Cevap :
Yardım anlayışının özünde fedâkârlık vardır. Maldan sevgiye kadar her şeyin bir başkasına verilmesi söz konusudur. Bu verme işi bazan, zekât ve fitrede olduğu gibi mecbûri olsa da, çoğu zaman tamamen isteğe bağlıdır. Yine zekât belli bir miktarda alındığı halde sadakanın sınırı yoktur; dileyen dilediği kadar verir. Böylece Müslümanlar arasında en geniş mânâda yardımlaşma yapılır. Bu maddî yardımın dışında, Müslümanlar başkalarına söz ve davranışları ile de iyilik yapmak, onlara sevgi ile bağlanmak zorundadırlar. Bu da onların görevidir.
Hiçbir iyilikte bulunamayan bir Müslüman, eli ve dili ile başkalarına zarar vermemesi bile iyilik (sadaka) sayılmıştır.
İslam dininin üzerinde önemle durduğu konulardan biri de yoksulu kollamak, öksüz ve yetimlere sahip çımaktır. Yüce Allah Kuranıkerim’de şöyle buyurur:
“Yetimi sakın ezme Senden bir şey isteyeni sakın azarlama…!” (Duha 9-10)

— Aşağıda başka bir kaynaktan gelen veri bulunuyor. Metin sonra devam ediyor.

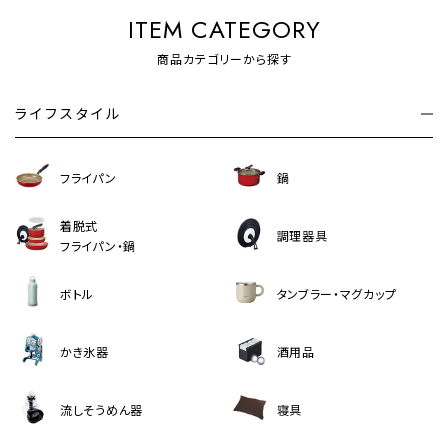
ITEM CATEGORY
商品カテゴリーから探す
ライフスタイル
フライパン
鍋
着脱式
調理器具
フライパン・鍋
ボトル
タンブラー・マグカップ
かき氷器
酒用品
流しそうめん器
寝具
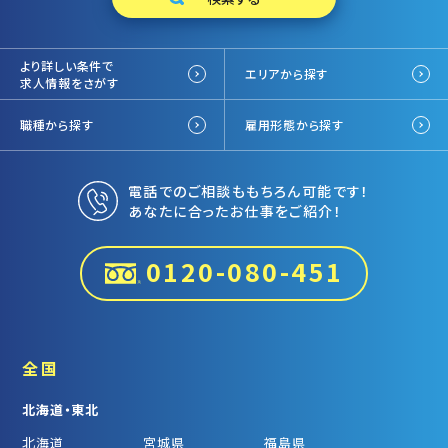
より詳しい条件で
エリアから探す
求人情報をさがす
職種から探す
雇用形態から探す
電話でのご相談ももちろん可能です！
あなたに合ったお仕事をご紹介！
0120-080-451
全国
北海道・東北
北海道
宮城県
福島県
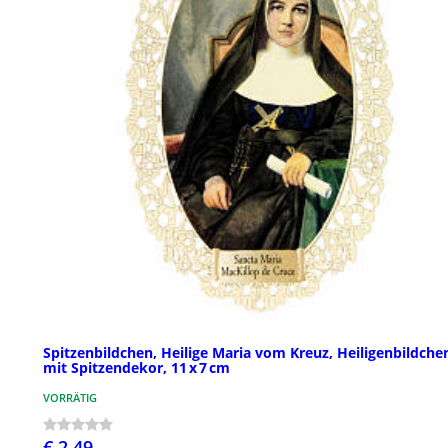
Spitzenbildchen, Heilige Maria vom Kreuz, Heiligenbildche
mit Spitzendekor, 11 x 7 cm
VORRÄTIG
€ 2,49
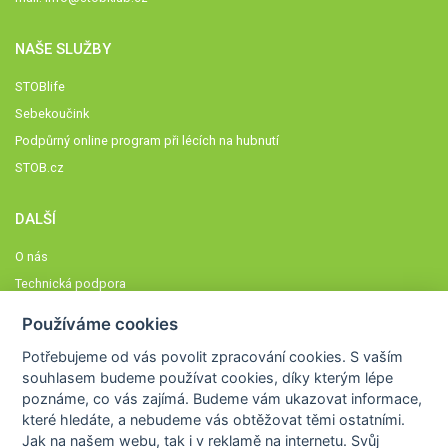
NAŠE SLUŽBY
STOBlife
Sebekoučink
Podpůrný online program při lécích na hubnutí
STOB.cz
DALŠÍ
O nás
Technická podpora
Časté dotazy
Používáme cookies
Normy a zásady fungování STOBklubu
Potřebujeme od vás
povolit zpracování cookies
. S vaším
Členové STOBklubu
souhlasem budeme používat cookies, díky kterým lépe
Zásady nakládání s osobními údaji
poznáme,
co vás zajímá
. Budeme vám ukazovat
informace,
Otestujte se
které hledáte
, a nebudeme vás obtěžovat těmi ostatními.
Jak na našem webu, tak i v reklamě na internetu. Svůj
Spočítejte si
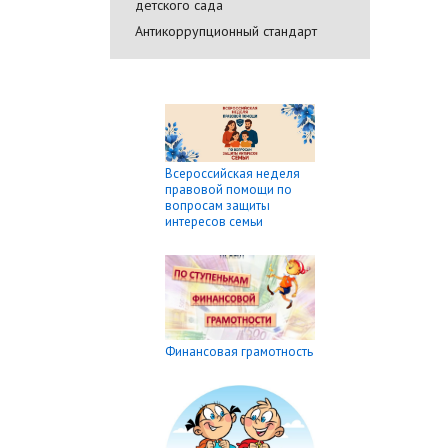
детского сада
Антикоррупционный стандарт
Всероссийская неделя
правовой помощи по
вопросам защиты
интересов семьи
Финансовая грамотность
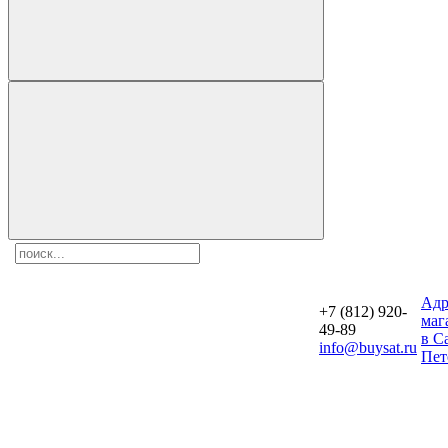
Aдр
+7 (812) 920-
маг
49-89
в С
info@buysat.ru
Пет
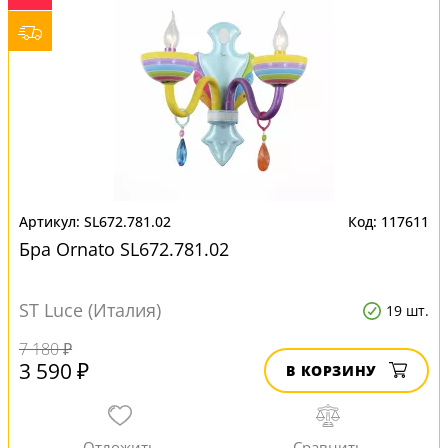
SL672.781.02
117611
Бра Ornato SL672.781.02
ST Luce (Италия)
19 шт.
7 180 ₽
3 590 ₽
В КОРЗИНУ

Peygamberimiz ve ailesinde yoksullar gözetilir, öksüz ve yetimlere ayrı bir önem verilirdi. Onlar, muhtaç olanlara yardım eder, onlardan bir şey isteyenleri boş çevirmemeye çalışırlardı. Bir defasında kızı Fatıma, ev işlerinden yorgun düştüğünü, el değirmeniyle buğday öğütmekten ellerinin şiştiğini belirterek kendisine bir hizmetçi tutmasını istediğinde Peygamberimiz, yoksul ve kimsesizlerin barındığı yeri kastederek:
“-Kızım, henüz Suffe’dekilerin geçimini yoluna koyamadım. bu durumda sana nasıl yardımcı olabilirim? demişti.

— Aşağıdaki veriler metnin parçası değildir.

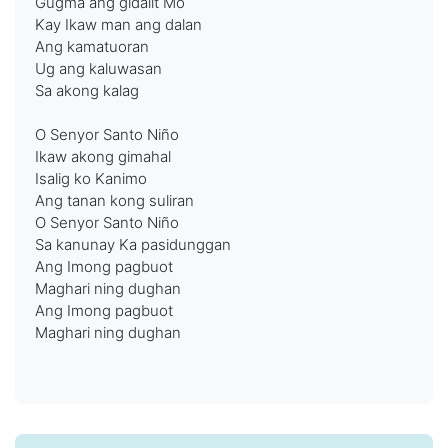
Gugma ang gidalit Mo
Kay Ikaw man ang dalan
Ang kamatuoran
Ug ang kaluwasan
Sa akong kalag
O Senyor Santo Niño
Ikaw akong gimahal
Isalig ko Kanimo
Ang tanan kong suliran
O Senyor Santo Niño
Sa kanunay Ka pasidunggan
Ang Imong pagbuot
Maghari ning dughan
Ang Imong pagbuot
Maghari ning dughan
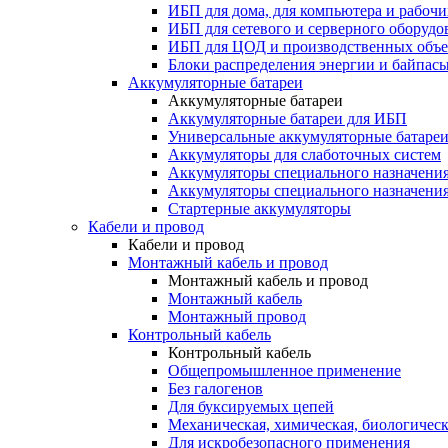
ИБП для дома, для компьютера и рабочи
ИБП для сетевого и серверного оборудо
ИБП для ЦОД и производственных объе
Блоки распределения энергии и байпас
Аккумуляторные батареи
Аккумуляторные батареи
Аккумуляторные батареи для ИБП
Универсальные аккумуляторные батаре
Аккумуляторы для слаботочных систем
Аккумуляторы специального назначени
Аккумуляторы специального назначения
Стартерные аккумуляторы
Кабели и провод
Кабели и провод
Монтажный кабель и провод
Монтажный кабель и провод
Монтажный кабель
Монтажный провод
Контрольный кабель
Контрольный кабель
Общепромышленное применение
Без галогенов
Для буксируемых цепей
Механическая, химическая, биологическ
Для искробезопасного применения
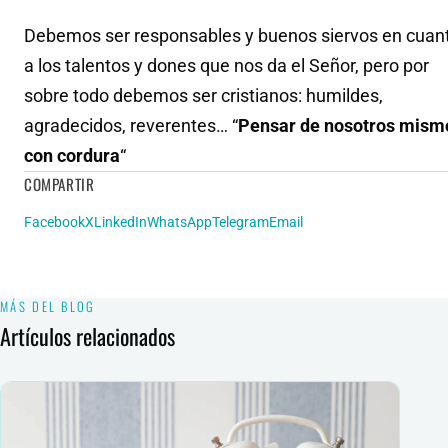
Debemos ser responsables y buenos siervos en cuan
a los talentos y dones que nos da el Señor, pero por
sobre todo debemos ser cristianos: humildes,
agradecidos, reverentes… “
Pensar de nosotros mism
con cordura
“
COMPARTIR
Facebook
X
LinkedIn
WhatsApp
Telegram
Email
MÁS DEL BLOG
Artículos relacionados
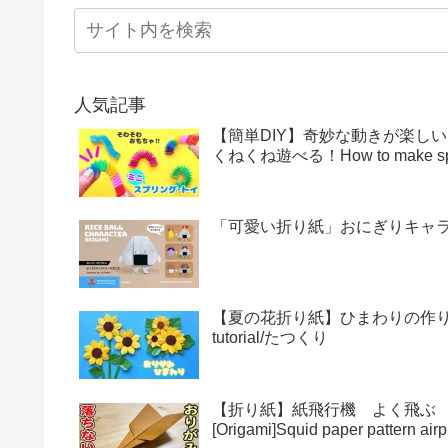
人気記事
【簡単DIY】奇妙な動きが楽し
くねくね遊べる！How to make sprin
「可愛い折り紙」おにぎりキャラクター
【夏の花折り紙】ひまわりの作り方・折
tutorial/たつくり
【折り紙】紙飛行機 よく飛ぶ
[Origami]Squid paper pattern airp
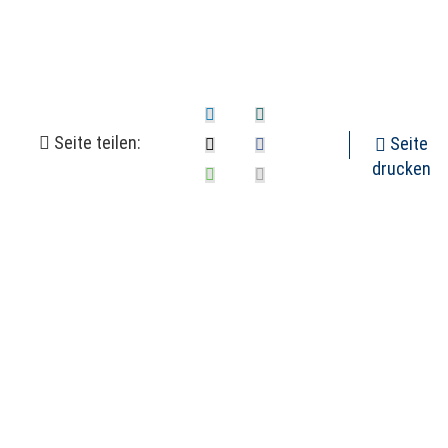
Seite teilen:
Seite
drucken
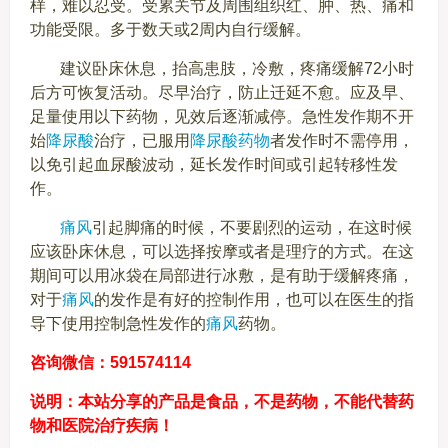
样，难以忍受。受累关节及周围组织红、肿、热、痛和
功能受限。多于数天或2周内自行缓解。
建议卧床休息，抬高患肢，冷敷，疼痛缓解72小时
后方可恢复活动。尽早治疗，防止迁延不愈。应及早、
足量使用以下药物，见效后逐渐减停。急性发作期不开
始
降尿酸
治疗，已服用
降尿酸药物
者发作时不需停用，
以免引起血尿酸波动，延长发作时间或引起转移性发
作。
痛风
引起脚痛的时候，不要剧烈的运动，在这时候
应该卧床休息，可以选择按摩或者是理疗的方式。在这
期间可以用冰袋在局部进行冰敷，是有助于缓解疼痛，
对于
痛风
的发作是有好的控制作用，也可以在医生的指
导下使用控制急性发作的
痛风
药物。
咨询微信：591574114
说明：本站分享的产品是食品，不是药物，不能代替药
物和医院治疗疾病！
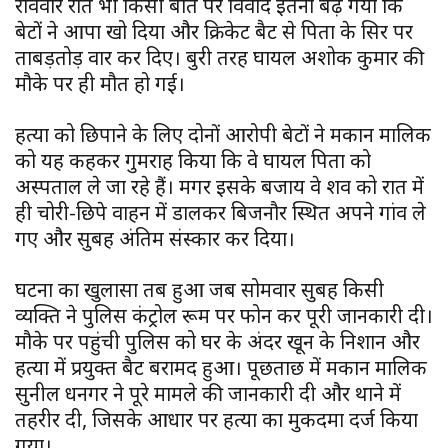
रविवार रात भी किसी बात पर विवाद इतना बढ़ गया कि
बेटों ने आपा खो दिया और क्रिकेट बैट से पिता के सिर पर
ताबड़तोड़ वार कर दिए। बुरी तरह घायल अशोक कुमार की
मौके पर ही मौत हो गई।
हत्या को छिपाने के लिए दोनों आरोपी बेटों ने मकान मालिक
को यह कहकर गुमराह किया कि वे घायल पिता को
अस्पताल ले जा रहे हैं। मगर इसके बजाय वे शव को रात में
ही चोरी-छिपे वाहन में डालकर बिजनौर स्थित अपने गांव ले
गए और सुबह अंतिम संस्कार कर दिया।
घटना का खुलासा तब हुआ जब सोमवार सुबह किसी
व्यक्ति ने पुलिस कंट्रोल रूम पर फोन कर पूरी जानकारी दी।
मौके पर पहुंची पुलिस को घर के अंदर खून के निशान और
हत्या में प्रयुक्त बैट बरामद हुआ। पूछताछ में मकान मालिक
सुनील धनगर ने पूरे मामले की जानकारी दी और थाने में
तहरीर दी, जिसके आधार पर हत्या का मुकदमा दर्ज किया
गया।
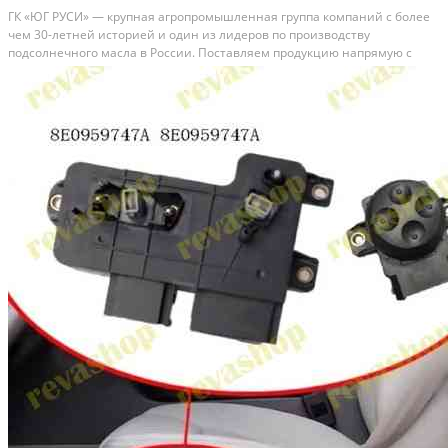
ГК «ЮГ РУСИ» — крупная агропромышленная группа компаний с более
чем 30-летней историей и один из лидеров по производству
подсолнечного масла в России. Поставляем продукцию напрямую с
завода без посредников, гарантируя стабильные объёмы, прозрачные
условия и контроль качества на каждом этапе....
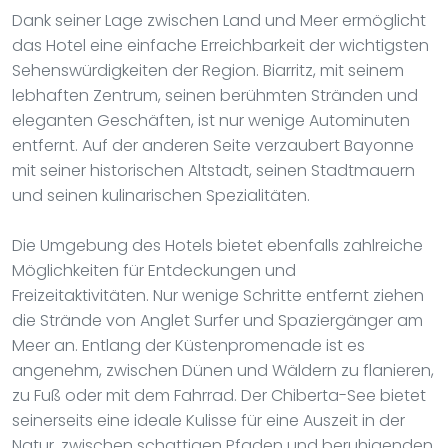
Dank seiner Lage zwischen Land und Meer ermöglicht
das Hotel eine einfache Erreichbarkeit der wichtigsten
Sehenswürdigkeiten der Region. Biarritz, mit seinem
lebhaften Zentrum, seinen berühmten Stränden und
eleganten Geschäften, ist nur wenige Autominuten
entfernt. Auf der anderen Seite verzaubert Bayonne
mit seiner historischen Altstadt, seinen Stadtmauern
und seinen kulinarischen Spezialitäten.
Die Umgebung des Hotels bietet ebenfalls zahlreiche
Möglichkeiten für Entdeckungen und
Freizeitaktivitäten. Nur wenige Schritte entfernt ziehen
die Strände von Anglet Surfer und Spaziergänger am
Meer an. Entlang der Küstenpromenade ist es
angenehm, zwischen Dünen und Wäldern zu flanieren,
zu Fuß oder mit dem Fahrrad. Der Chiberta-See bietet
seinerseits eine ideale Kulisse für eine Auszeit in der
Natur, zwischen schattigen Pfaden und beruhigenden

Şehit çocukları ve yakınları Peygamber ailesinde çok ilgi görürdü. Sahabeden Beşîr bin Akrebe, henüz çocukken babası Uhut savaşında şehit edilmişti. Peygamberimiz onları evlerinde ziyaret etti. Babası kaybetmiş olan Beşir ağlıyordu. Peygamberimiz onun başını okşayarak:
“Ağlama… Ben baban, Aişe de annen olsun istemez misin?” diyerek onu teselli etti. Çocuğun üzüntüsü sevince dönüştü. Peygamberimizin eşi Hz. Aişe’nin koruması altında birçok yetim vardı.